Now he's the guy who allegedly got into it with Keith Hernandez. I say allegedly because this was reported by the same beat writer who blew up Jerry Manuel's silly “fertilizer” remarks into a front-page scandal and I say allegedly because calmer, more reliable observers say that while Jose indeed expressed dismay to Keith and Keith took issue with Jose's interpretation, it didn't exactly amount to a Met melee among the clouds (I'm thinking it's telling that this happened Sunday night yet didn't make the paper in question 'til Friday).
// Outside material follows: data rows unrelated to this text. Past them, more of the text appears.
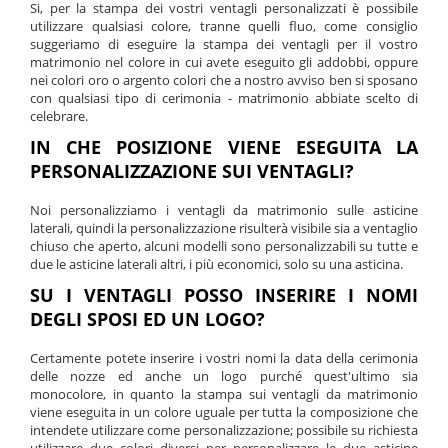
Si, per la stampa dei vostri ventagli personalizzati è possibile
utilizzare qualsiasi colore, tranne quelli fluo, come consiglio
suggeriamo di eseguire la stampa dei ventagli per il vostro
matrimonio nel colore in cui avete eseguito gli addobbi, oppure
nei colori oro o argento colori che a nostro avviso ben si sposano
con qualsiasi tipo di cerimonia - matrimonio abbiate scelto di
celebrare.
IN CHE POSIZIONE VIENE ESEGUITA LA
PERSONALIZZAZIONE SUI VENTAGLI?
Noi personalizziamo i ventagli da matrimonio sulle asticine
laterali, quindi la personalizzazione risulterà visibile sia a ventaglio
chiuso che aperto, alcuni modelli sono personalizzabili su tutte e
due le asticine laterali altri, i più economici, solo su una asticina.
SU I VENTAGLI POSSO INSERIRE I NOMI
DEGLI SPOSI ED UN LOGO?
Certamente potete inserire i vostri nomi la data della cerimonia
delle nozze ed anche un logo purché quest'ultimo sia
monocolore, in quanto la stampa sui ventagli da matrimonio
viene eseguita in un colore uguale per tutta la composizione che
intendete utilizzare come personalizzazione; possibile su richiesta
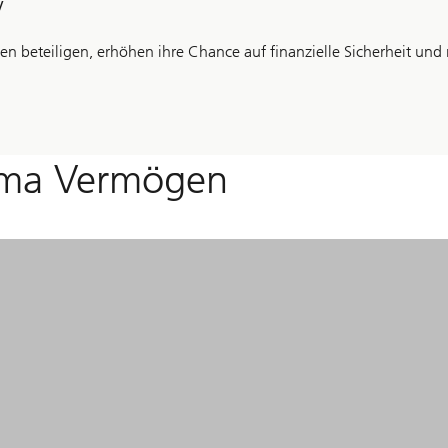
y
iden beteiligen, erhöhen ihre Chance auf finanzielle Sicherheit u
ema Vermögen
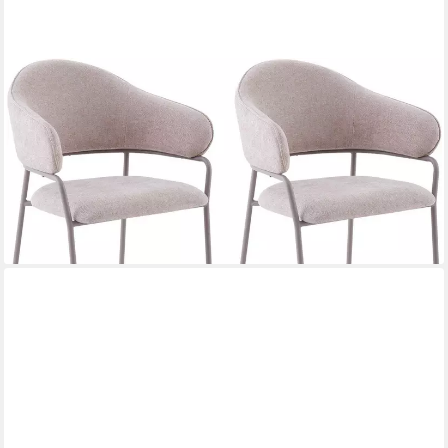
BYLIVING
Esszimmerstuhl Curve (Set, 2 St), moderner Stoff Stuhl mit
gemütlichem Sitzkomfort, verschiedene Farben.
138,80 €
UVP
259,99 €
(69,40 €/ 1 Stk)
-47%
lieferbar - in 6-8 Werktagen bei dir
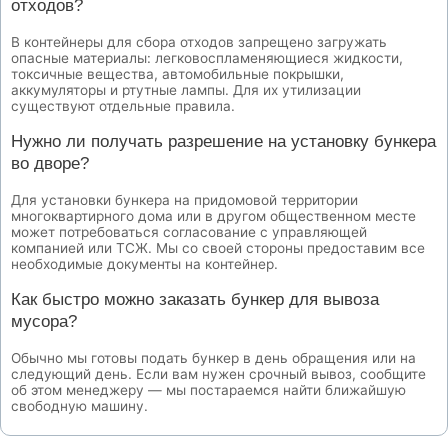
отходов?
В контейнеры для сбора отходов запрещено загружать
опасные материалы: легковоспламеняющиеся жидкости,
токсичные вещества, автомобильные покрышки,
аккумуляторы и ртутные лампы. Для их утилизации
существуют отдельные правила.
Нужно ли получать разрешение на установку бункера
во дворе?
Для установки бункера на придомовой территории
многоквартирного дома или в другом общественном месте
может потребоваться согласование с управляющей
компанией или ТСЖ. Мы со своей стороны предоставим все
необходимые документы на контейнер.
Как быстро можно заказать бункер для вывоза
мусора?
Обычно мы готовы подать бункер в день обращения или на
следующий день. Если вам нужен срочный вывоз, сообщите
об этом менеджеру — мы постараемся найти ближайшую
свободную машину.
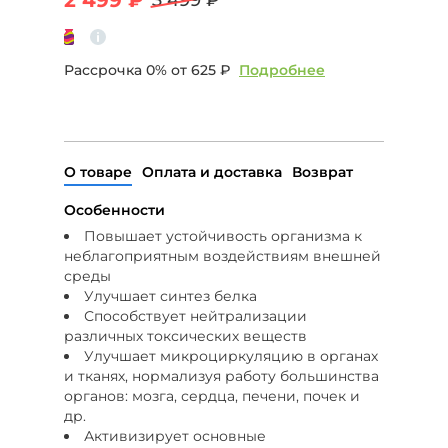
Рассрочка 0% от
625 ₽
Подробнее
О товаре
Оплата и доставка
Возврат
Особенности
Повышает устойчивость организма к
неблагоприятным воздействиям внешней
среды
Улучшает синтез белка
Способствует нейтрализации
различных токсических веществ
Улучшает микроциркуляцию в органах
и тканях, нормализуя работу большинства
органов: мозга, сердца, печени, почек и
др.
Активизирует основные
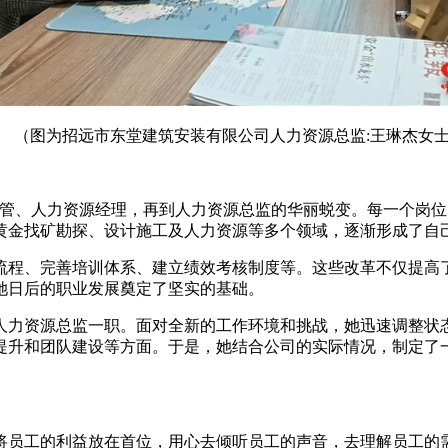
（图为招远市东堂建筑安装有限公司人力资源总监:王琳杰女
主管、人力资源经理，再到人力资源总监的华丽蜕变。每一个岗
黄金找矿勘探、设计施工及人力资源等多个领域，逐渐形成了自
流程、完善培训体系、建立绩效考核制度等。这些改革不仅提高
她日后的职业发展奠定了坚实的基础。
任人力资源总监一职。面对全新的工作环境和挑战，她迅速调整
提升和团队建设等方面。于是，她结合公司的实际情况，制定了
将员工的利益放在首位，用心去倾听员工的声音，去理解员工的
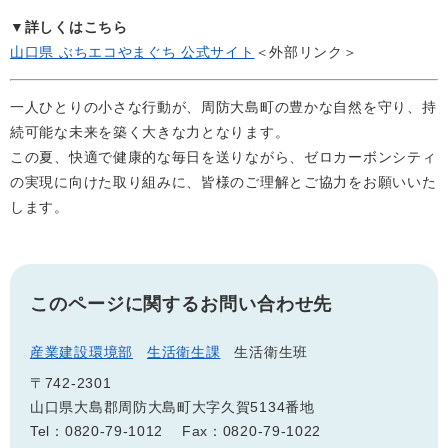
▼詳しくはこちら
山口県 ぶちエコやまぐち 公式サイト
＜外部リンク＞
一人ひとりの小さな行動が、周防大島町の豊かな自然を守り、持
続可能な未来を築く大きな力となります。
この夏、快適で健康的な毎日を送りながら、ゼロカーボンシティ
の実現に向けた取り組みに、皆様のご理解とご協力をお願いいた
します。
このページに関するお問い合わせ先
産業建設環境部
生活衛生課
生活衛生班
〒742-2301
山口県大島郡周防大島町大字久賀5134番地
Tel：0820-79-1012
Fax：0820-79-1022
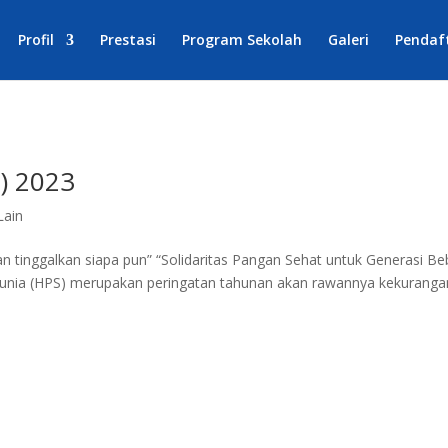
Profil
Prestasi
Program Sekolah
Galeri
Pendaf
) 2023
Lain
an tinggalkan siapa pun” “Solidaritas Pangan Sehat untuk Generasi B
unia (HPS) merupakan peringatan tahunan akan rawannya kekuranga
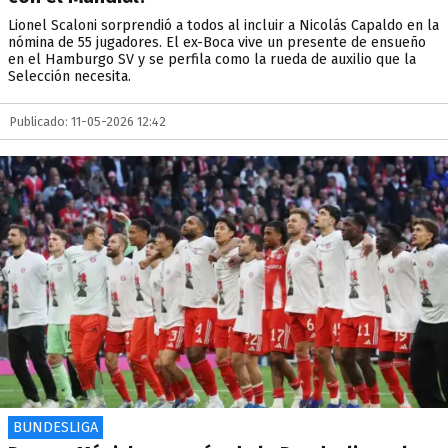
Lionel Scaloni sorprendió a todos al incluir a Nicolás Capaldo en la
nómina de 55 jugadores. El ex-Boca vive un presente de ensueño
en el Hamburgo SV y se perfila como la rueda de auxilio que la
Selección necesita.
Publicado: 11-05-2026 12:42
BUNDESLIGA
But something did happen, and it happened to or around Reyes. Reyes worries about what somebody told him an announcer said. Reyes leans too far toward third. Reyes doesn't listen to Jerry Manuel. Reyes dances to his own beat without regard to consequence. Reyes raises his rabbit ears a little too high. Reyes runs to first now but didn't run then.
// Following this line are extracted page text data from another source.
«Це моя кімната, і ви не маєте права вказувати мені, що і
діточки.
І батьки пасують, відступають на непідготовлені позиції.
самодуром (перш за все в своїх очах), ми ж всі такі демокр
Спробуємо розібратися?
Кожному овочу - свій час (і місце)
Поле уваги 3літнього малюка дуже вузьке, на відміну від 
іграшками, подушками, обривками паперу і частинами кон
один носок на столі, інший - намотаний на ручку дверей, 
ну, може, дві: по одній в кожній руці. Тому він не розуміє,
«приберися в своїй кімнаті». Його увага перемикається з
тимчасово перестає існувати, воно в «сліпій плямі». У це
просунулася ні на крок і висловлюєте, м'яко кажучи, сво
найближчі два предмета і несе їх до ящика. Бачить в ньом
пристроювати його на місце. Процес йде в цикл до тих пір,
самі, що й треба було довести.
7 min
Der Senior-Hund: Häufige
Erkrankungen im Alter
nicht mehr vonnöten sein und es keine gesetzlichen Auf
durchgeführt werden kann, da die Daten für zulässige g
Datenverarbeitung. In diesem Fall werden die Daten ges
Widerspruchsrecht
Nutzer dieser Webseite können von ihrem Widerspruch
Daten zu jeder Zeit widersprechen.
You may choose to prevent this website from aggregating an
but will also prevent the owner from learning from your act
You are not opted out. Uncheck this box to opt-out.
It's been quite a year for Jose Reyes since that Friday night in Houston. It is said as he goes, the Mets go. Over the last year, the Mets have gone nowhere.

4 comments to Reyes Annus Horribilis

  • Anonymous

    Not sure if you are damning him or exonerating him. Having said that, he's on pace for a very nice season, and it's hardly his fault that the Mets stink. Look to the performance of every pitcher on the staff at some point in the season…look to the rest of the lineup that likes to watch lolly pop curveballs fall in for a called strike three…look to a poor manager, then a poor replacement who puts Sanchez in to replace the ace who had thrown only 95 pitches…
    All in all, I think your shot at Reyes is a shot in the dark, like a blind man casting about for blame…
    But keep pointing fingers at him…in a few years he'll be eligible for free agency…wonder who will be laughing then.

  • Anonymous

    I really, really don't like the thought of Reyes getting in Mex's grill, either, but what happens on the bus or the plane should stay on the bus or the plane. Reyes definitely wasn't trying to show him up publicly. And, Hernandez emphasized that “confront” was the wrong word–that they had a conversation, not a confrontation. Who knows what really happened. All of the sources that described it as almost coming to blows at 30,000 feet were quoted anonymously in the 24-point headline gossip rag that is the New York Post. I have a little trouble believing that things could get THAT heated and Hernandez would still immediately take up for Reyes and say the reporter had gotten some bad information.
    Obviously Reyes is concerned about what Keith says about him from the booth. For good reason–Mets fans adore Keith.Their relationship with Reyes is a lot more complicated, and Shea has been in a sour mood all season. So he makes a bad throw in a big game and then drops his glove and helmet on the ground in a hamfisted effort to show everyone watching that he's pissed at himself. And it comes across the wrong way and he stews about it and he vents his frustration on Keith Hernandez–a totally inappropriate target if there ever was one. It reminds me of a lot of poorly considered bullshit I used to pull at 25.

  • Anonymous

    I thank Christ every day that nobody on Earth reported on the poorly considered bullshit I used to pull at 25 for any kind of public audience.
    And at 39, I suppose.

  • Anonymous

    To be honest, I'm not sure if I'm damning him or exonerating him either. It just struck me that it's been a very rough year for Reyes, almost a year to the day since stuff began happening to him or around him. Prior to Houston, I don't remember there being anything remotely “controversial” about him beyond “doesn't take enough pitches” early in his career. I find it very perplexing that he's become a lightning rod of sorts.
    And no, I'm not looking to replace him or chase him away (as if I could do that). I'm just trying to understand why this last year has unfolded as it has.